PROBLEM DETAILS —
Set down the entries again word for word, without any of the images.

-------- EXCERPTED DATA

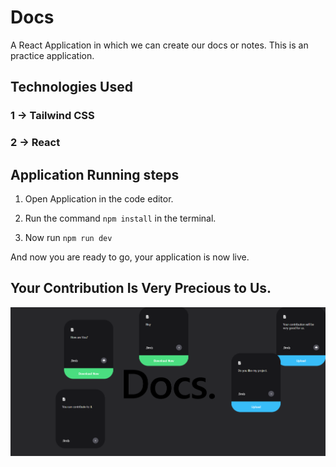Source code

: # Docs

A React Application in which we can create our docs or notes. This is an practice application.

## Technologies Used

### 1 -> Tailwind CSS

### 2 -> React

## Application Running steps

1. Open Application in the code editor.

3. Run the command `npm install` in the terminal.
4. Now run `npm run dev`

And now you are ready to go, your application is now live.

## Your Contribution Is Very Precious to Us.

![Logo](logo.png)
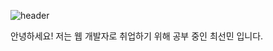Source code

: ![header](https://capsule-render.vercel.app/api?type=Cylinder&color=auto&height=50&section=header&text=Hi%20I'm%20SeonMin&fontSize=20)

안녕하세요! 저는 웹 개발자로 취업하기 위해 공부 중인 최선민 입니다.

<!--
**choeseonmin/choeseonmin** is a ✨ _special_ ✨ repository because its `README.md` (this file) appears on your GitHub profile.

Here are some ideas to get you started:

- 🔭 I’m currently working on ...
- 🌱 I’m currently learning ...
- 👯 I’m looking to collaborate on ...
- 🤔 I’m looking for help with ...
- 💬 Ask me about ...
- 📫 How to reach me: ...
- 😄 Pronouns: ...
- ⚡ Fun fact: ...
-->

----------------

TASK RESULT —
Source code

: # Docs

A React Application in which we can create our docs or notes. This is an practice application.

## Technologies Used

### 1 -> Tailwind CSS

### 2 -> React

## Application Running steps

1. Open Application in the code editor.

3. Run the command `npm install` in the terminal.
4. Now run `npm run dev`

And now you are ready to go, your application is now live.

## Your Contribution Is Very Precious to Us.

![Logo](logo.png)
Source code

: ![header](https://capsule-render.vercel.app/api?type=Cylinder&color=auto&height=50&section=header&text=Hi%20I'm%20SeonMin&fontSize=20)

안녕하세요! 저는 웹 개발자로 취업하기 위해 공부 중인 최선민 입니다.

<!--
**choeseonmin/choeseonmin** is a ✨ _special_ ✨ repository because its `README.md` (this file) appears on your GitHub profile.

Here are some ideas to get you started:

- 🔭 I’m currently working on ...
- 🌱 I’m currently learning ...
- 👯 I’m looking to collaborate on ...
- 🤔 I’m looking for help with ...
- 💬 Ask me about ...
- 📫 How to reach me: ...
- 😄 Pronouns: ...
- ⚡ Fun fact: ...
-->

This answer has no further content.